According to news reports, Mughniyah reportedly died on 12 February 2008 in an attack in Damascus, due to the explosion of a car bomb. His death was reportedly confirmed by a copy of the death certificate that Interpol sent to UFI AMIA, which was later submitted to the Embassy's case.

The status of the case became relevant when in 2015, following the death of prosecutor Alberto Nisman, then-President Cristina Fernández de Kirchner publicly demanded to know what state the file was in. That demand by today's vice-president led then-Supreme Court President Ricardo Lorenzetti to point out: “In the case of the Israeli Embassy there was a judgment in 1999, that is long before the formation of the current Court. There is a sentence. That sentence determined who the culprits were. And he found guilty a group, Hezbollah, part of Islamic Jihad.

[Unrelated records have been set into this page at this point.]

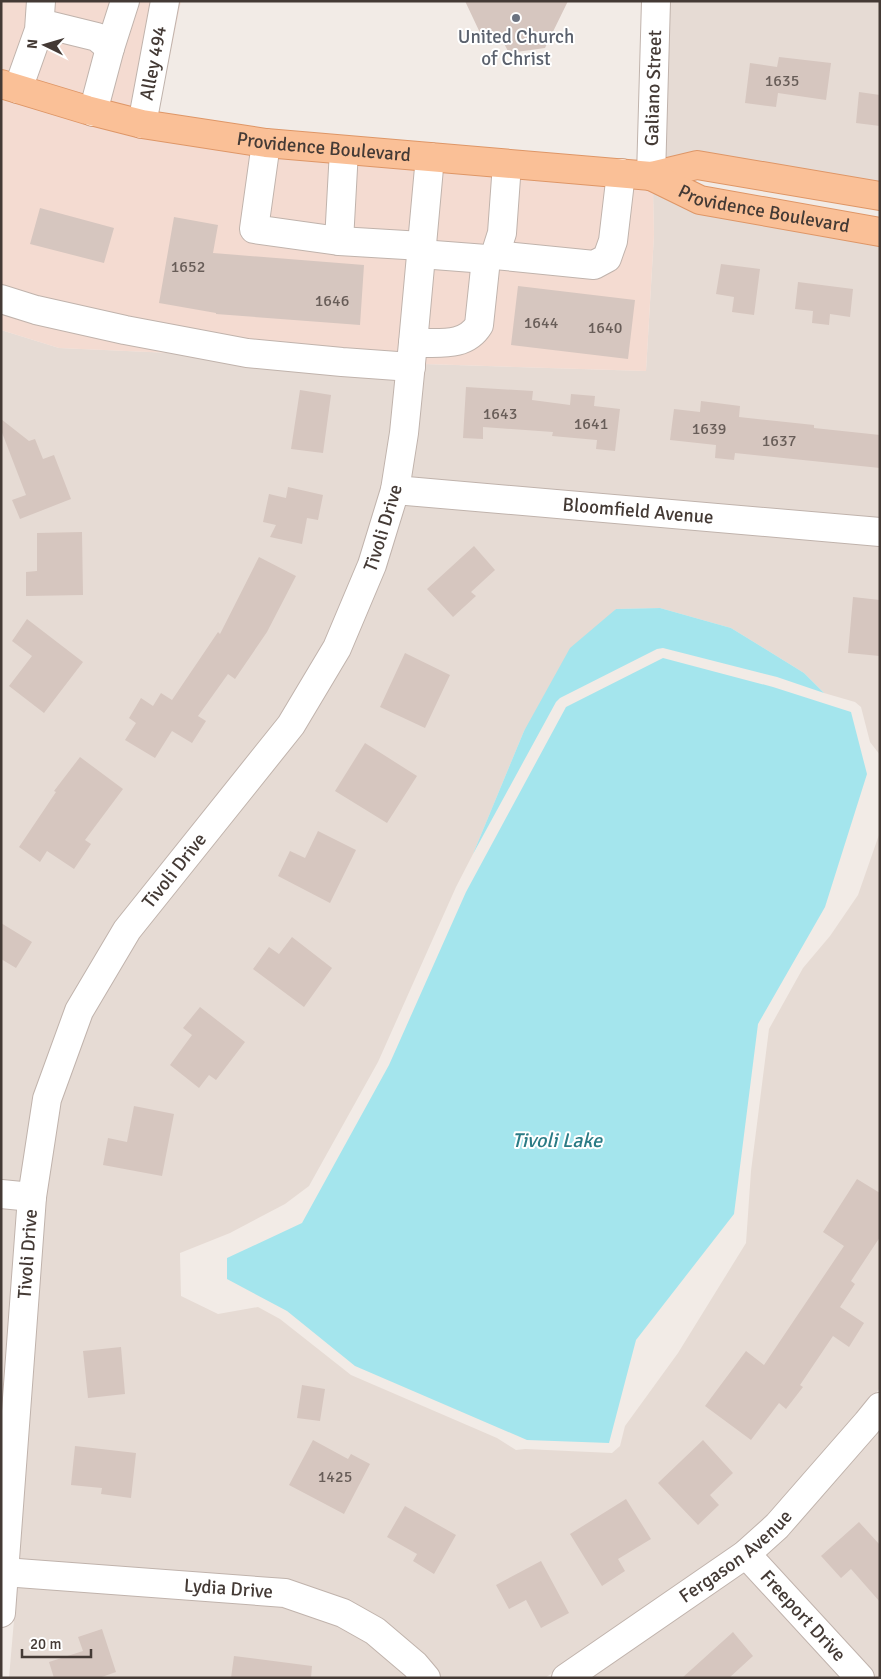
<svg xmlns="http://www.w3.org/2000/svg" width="881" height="1679" viewBox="0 0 881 1679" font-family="Signika,sans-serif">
<rect width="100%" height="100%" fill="#f2ebe6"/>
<!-- residential -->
<path fill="#e6dbd4" d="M 670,1 L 880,1 L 880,184 L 665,160 Z
M 653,190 L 880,243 L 880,520 L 410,480 L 424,364 L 646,371 L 654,235 Z
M 1,330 L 59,348 L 398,363 L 390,431 L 382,488 L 359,561 L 325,643 L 279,719 L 115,923 L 21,1184 L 1,1182 Z
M 405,503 L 880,543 L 880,755 L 870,742 L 861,707 L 855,702 L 824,693 L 804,673 L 731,628 L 660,608 L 616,609 L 524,731 L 473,854 L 456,887 L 378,1062 L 309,1186 L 285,1204 L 230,1233 L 180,1253 L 181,1296 L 218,1314 L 258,1307 L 280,1319 L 351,1375 L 497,1438 L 516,1450 L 525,1449 L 612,1453 L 620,1446 L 625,1426 L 678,1353 L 746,1243 L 751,1171 L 769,1029 L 803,968 L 830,936 L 858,895 L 880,832 L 880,1388 L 767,1518 L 737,1545 L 545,1678 L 442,1678 L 424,1657 L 384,1623 L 18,1561 L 45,1198 L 60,1102 L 91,1016 L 138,936 L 302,731 Z
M 1,1205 L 18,1207 L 1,1426 Z
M 880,1428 L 880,1678 L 877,1678 L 764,1555 Z
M 744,1570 L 843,1678 L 588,1678 Z
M 17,1585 L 283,1604 L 337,1624 L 367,1641 L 409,1678 L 9,1678 Z"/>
<!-- commercial -->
<path fill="#f4dbd1" d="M 1,1 L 181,1 L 158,114 L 145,112 L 1,72 Z
M 1,96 L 415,168 L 398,363 L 59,348 L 1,330 Z
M 442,170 L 641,187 L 643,190 L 650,188 L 653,190 L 654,235 L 646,371 L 425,364 Z"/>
<!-- water -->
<path fill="#a4e5ed" d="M 660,608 L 731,628 L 804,673 L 824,693 L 777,677 L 663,648 L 657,649 L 560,698 L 556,702 L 473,854 L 524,731 L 570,648 L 616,609 Z
M 663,658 L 773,687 L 851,712 L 867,774 L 825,907 L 758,1024 L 734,1214 L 636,1340 L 609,1443 L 527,1440 L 355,1366 L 287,1311 L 227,1279 L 227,1258 L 302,1223 L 389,1065 L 466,892 L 566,707 Z"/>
<!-- building -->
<path fill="#d6c6bf" d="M 465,1 L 568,1 L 545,48 L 509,53 L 499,34 L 482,37 Z
M 779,57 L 831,63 L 826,100 L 778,93 L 776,107 L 745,103 L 750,63 L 777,67 Z
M 859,92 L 880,95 L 880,126 L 856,123 Z
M 40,208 L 114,228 L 104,263 L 30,244 Z
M 174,217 L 218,225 L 213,253 L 364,265 L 360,325 L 216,314 L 216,313 L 159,303 Z
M 721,264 L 760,269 L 754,315 L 732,312 L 734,297 L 716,294 Z
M 798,282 L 853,289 L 850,317 L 830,314 L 829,325 L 812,323 L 813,311 L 795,309 Z
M 518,286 L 635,300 L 628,359 L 511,345 Z
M 466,387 L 533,391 L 532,400 L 570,405 L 571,394 L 595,396 L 594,406 L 620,409 L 615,451 L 596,449 L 597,440 L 552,436 L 553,432 L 483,427 L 483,439 L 463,438 Z
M 300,390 L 331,395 L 323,453 L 291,449 Z
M 701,401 L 740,406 L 739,417 L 814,425 L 814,428 L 880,435 L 880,468 L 735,453 L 734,460 L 715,458 L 716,445 L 670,440 L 674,409 L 700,412 Z
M 1,419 L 29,441 L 35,439 L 43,459 L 54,455 L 71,499 L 20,519 L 12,500 L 26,495 L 1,430 Z
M 288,487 L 323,495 L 318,520 L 307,518 L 302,544 L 270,537 L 276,525 L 263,522 L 269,494 L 286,498 Z
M 82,532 L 83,595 L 26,596 L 26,572 L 37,571 L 37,533 Z
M 474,546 L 495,570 L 471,592 L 476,596 L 453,617 L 427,589 Z
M 259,557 L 296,576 L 267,632 L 235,679 L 228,674 L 198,716 L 206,721 L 192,743 L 172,731 L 155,758 L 125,740 L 136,723 L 129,718 L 141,698 L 153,706 L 161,693 L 172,700 L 218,632 L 220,634 Z
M 853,597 L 880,600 L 880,656 L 848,653 Z
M 27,619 L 83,662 L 44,713 L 9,686 L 32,656 L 12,641 Z
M 405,653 L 450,675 L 425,728 L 380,707 Z
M 365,743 L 417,776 L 387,823 L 335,791 Z
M 80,757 L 123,789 L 85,840 L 91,844 L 74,869 L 47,851 L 40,862 L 19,847 L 56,792 L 54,791 Z
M 318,831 L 356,850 L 330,903 L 278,876 L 290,851 L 305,858 Z
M 1,923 L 32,942 L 16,968 L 1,959 Z
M 292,937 L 332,968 L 304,1007 L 253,969 L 269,947 L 279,954 Z
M 200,1007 L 245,1042 L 216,1080 L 209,1075 L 199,1088 L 170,1065 L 192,1035 L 183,1028 Z
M 134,1106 L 174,1114 L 162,1176 L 103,1165 L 108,1138 L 127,1142 Z
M 857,1179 L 880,1193 L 880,1237 L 851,1281 L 855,1284 L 840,1307 L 864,1323 L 849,1347 L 833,1336 L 800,1385 L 803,1387 L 786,1409 L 779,1403 L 751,1440 L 705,1406 L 746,1351 L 764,1365 L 844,1246 L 823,1232 Z
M 121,1347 L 125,1394 L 88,1398 L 83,1351 Z
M 302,1385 L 325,1389 L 320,1421 L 297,1418 Z
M 313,1440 L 348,1459 L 351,1454 L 370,1464 L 344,1514 L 289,1485 Z
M 703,1440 L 733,1473 L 710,1495 L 719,1505 L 698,1525 L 658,1483 Z
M 75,1446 L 136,1453 L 131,1498 L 101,1494 L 102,1488 L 71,1485 Z
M 626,1499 L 651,1539 L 618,1559 L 625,1571 L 602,1586 L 570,1534 Z
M 405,1506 L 456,1535 L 434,1574 L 413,1561 L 417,1554 L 387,1537 Z
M 859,1522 L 880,1545 L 880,1602 L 851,1569 L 841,1578 L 821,1556 Z
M 541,1561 L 569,1613 L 541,1628 L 526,1600 L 509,1609 L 496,1585 Z
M 102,1629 L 116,1672 L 99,1678 L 54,1678 L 49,1662 L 83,1651 L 78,1637 Z
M 733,1632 L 753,1656 L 729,1678 L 682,1678 Z
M 234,1656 L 312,1666 L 311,1678 L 231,1678 Z"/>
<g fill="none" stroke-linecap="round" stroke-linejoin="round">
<defs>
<g id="minor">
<path d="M 40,23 L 97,37 L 110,48"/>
<path d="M 18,89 L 39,30 L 41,1"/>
<path d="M 93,112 L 110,48 L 125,1"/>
<path id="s1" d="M 142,124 L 165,1"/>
<path d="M 266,143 L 254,229 L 339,241 L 422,246"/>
<path id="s2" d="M 651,176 L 656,1"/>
<path d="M 339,241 L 344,150"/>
<path d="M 421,254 L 486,259 L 495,255 L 502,233 L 507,164"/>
<path d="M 495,255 L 594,265 L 607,258 L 613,241 L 621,173"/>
<path d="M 1,299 L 36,310 L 125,330 L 247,353 L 342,362 L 411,367"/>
<path d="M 413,343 C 438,342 465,348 479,325 L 486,259"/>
<path id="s3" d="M 395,490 L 880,532"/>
<path d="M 1,1194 L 32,1197"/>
<path id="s4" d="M 746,1554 L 860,1678"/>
<path id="s5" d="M 4,1572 L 285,1593 L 343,1613 L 375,1631 L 415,1665 L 426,1678"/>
<path id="s6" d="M 1,1613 L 32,1197 L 47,1099 L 79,1011 L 127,930 L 291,725 L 337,648 L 372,565 L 395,490 L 404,433 L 413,343 L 430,157"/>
<path id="s7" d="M 566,1678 L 746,1554 L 777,1526 L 867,1423 L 880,1407"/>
</g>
<g id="major">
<path id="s8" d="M 1,84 L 87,110 L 142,124 L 266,143 L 651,176 L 697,165 L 880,196"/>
<path id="s9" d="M 651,176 L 700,200 L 880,232"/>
</g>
</defs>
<!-- minor casing -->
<use href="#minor" stroke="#c0b3ac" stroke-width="30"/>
<!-- major casing -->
<use href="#major" stroke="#de9667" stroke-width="30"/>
<!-- minor -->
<use href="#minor" stroke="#fff" stroke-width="28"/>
<!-- major -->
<use href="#major" stroke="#fac097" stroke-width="28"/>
</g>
<!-- markers -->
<circle fill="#6b7280" stroke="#fff" stroke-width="2" cx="516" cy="18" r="5"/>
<g text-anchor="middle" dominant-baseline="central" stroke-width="4" stroke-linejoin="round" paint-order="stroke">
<!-- number labels -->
<g font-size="16" fill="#685d58">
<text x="782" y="81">1635</text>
<text x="188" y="267">1652</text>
<text x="332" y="301">1646</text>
<text x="541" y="323">1644</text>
<text x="605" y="328">1640</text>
<text x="500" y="414">1643</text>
<text x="591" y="424">1641</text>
<text x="709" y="429">1639</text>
<text x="779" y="441">1637</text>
<text x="335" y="1477">1425</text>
</g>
<!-- worship labels -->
<g font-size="19" fill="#5b616d" stroke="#fff">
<text x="516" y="37">United Church<tspan x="516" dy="22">of Christ</tspan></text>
</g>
<!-- street labels -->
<g font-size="19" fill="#443a35" stroke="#fff">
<text stroke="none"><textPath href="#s1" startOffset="62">Alley 494</textPath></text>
<text stroke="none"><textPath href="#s2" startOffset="88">Galiano Street</textPath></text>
<text stroke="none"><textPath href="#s8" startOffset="330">Providence Boulevard</textPath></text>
<text stroke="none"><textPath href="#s9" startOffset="119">Providence Boulevard</textPath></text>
<text stroke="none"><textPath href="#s3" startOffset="244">Bloomfield Avenue</textPath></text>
<text stroke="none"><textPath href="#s6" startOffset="1185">Tivoli Drive</textPath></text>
<text stroke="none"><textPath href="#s6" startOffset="780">Tivoli Drive</textPath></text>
<text stroke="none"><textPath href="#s6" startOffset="360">Tivoli Drive</textPath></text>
<text stroke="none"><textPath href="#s7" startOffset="209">Fergason Avenue</textPath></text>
<text stroke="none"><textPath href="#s5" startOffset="225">Lydia Drive</textPath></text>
<text stroke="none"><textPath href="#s4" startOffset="84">Freeport Drive</textPath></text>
</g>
<!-- water labels -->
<g font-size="20" font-style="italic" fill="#2a7b85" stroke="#fff">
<text x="557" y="1140">Tivoli Lake</text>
</g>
</g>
<!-- border -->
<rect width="881" height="1679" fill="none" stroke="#443a35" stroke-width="5"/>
<!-- north arrow -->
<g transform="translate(45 45) rotate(275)" stroke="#ffffff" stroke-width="4" paint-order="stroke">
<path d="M0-4L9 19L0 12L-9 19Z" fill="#443a35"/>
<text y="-8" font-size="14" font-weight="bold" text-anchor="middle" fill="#443a35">N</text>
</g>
<!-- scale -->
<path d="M22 1649v8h69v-8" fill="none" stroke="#443a35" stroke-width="2.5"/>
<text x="30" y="1649" font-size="15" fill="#443a35" stroke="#ffffff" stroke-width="4" paint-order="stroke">20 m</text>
</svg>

That judgment is published and consented to by the parties, so that we as a court cannot modify what has already been accepted and is a matter judged.”

The phrase “res judicada” suggested that the case was closed, but days later the Judicial Information Center (ICJ) published a clarification, describing what had happened in the case and confirmed that the investigation was still open. Six months later, the Court reiterated the capture of El Reda Reda and ordered the international capture of Hussein Mohamad Ibrahim Suleiman. In addition, he asked to declassify the files of the former SIDE on the investigation of the first terrorist attack, something that was signed by CFK.

Since then, the investigation into the attack on the Embassy has not generated any further progress. The sense of impunity surrounds survivors. Today, the victims will be remembered in a new tribute ceremony, which will renew the demands of Justice.

These were the victims of that attack:

Lezcano de Albarracín, Escorcina. Argentina. Stayed at the San Francisco de Asís Home.

Arlia de Eguía I followed, Celia Haydee. Argentina. Stayed at the San Francisco de Asís Home.

Baldelomar Siles, Carlos. Bricklayer. Argentine of Bolivian origin.

Ben Raphael, David Joel. Israeli diplomat. Minister Counsellor of the Embassy. Married with two children.

Ben Zeev, Eli. Israeli diplomat. Attaché at the Embassy. Married with two children.

Berenstein of Supaniky, Beatrice Monica. Argentina. Married to a daughter. Administrative employee of the Embassy.

Haze, Juan Carlos. Argentinean. Priest of Mater Admirabilis.

Cacciato, Ruben Cayetano Juan. Argentinean. Driver of the Ford Falcon taxi that was driving around Arroyo.

Carmon, Eliora. Israeli. Wife of the Counselor and Consul Danny Carmon. Mother of 5 children. Administrative Employee of the Embassy.

Droblas, Marcela Judith. Argentina. Administrative employee of the Embassy. (Secretary of the Cultural Attaché, Rafael Eldad)

Elowson, Andrew. Argentinean. Pedestrian

Lancieri Lonazzi, Michelangelo. Uruguayan. Pedestrian.

Leguizamón Hannibal. Paraguayan. Plumber

Machado Castro, Alfred Oscar. Argentine of Bolivian origin. Bricklayer.

Machado Castro, Freddy Remberto. Bolivian. Bricklayer.

Mandaroni, Francisco. Italian. Plumber.

Meyers, Francisca Eva Elisa. Argentina. Stayed at the San Francisco de Asís Home

Quarin, Alexis Alexander. Argentinean. Pedestrian

Saientz, Mirta. Argentina. Administrative employee of the Embassy. (Secretary to Ambassador Dr. Izthak Shefi)

Sherman of Intraub, Rachel. Argentina. Administrative employee of the Embassy.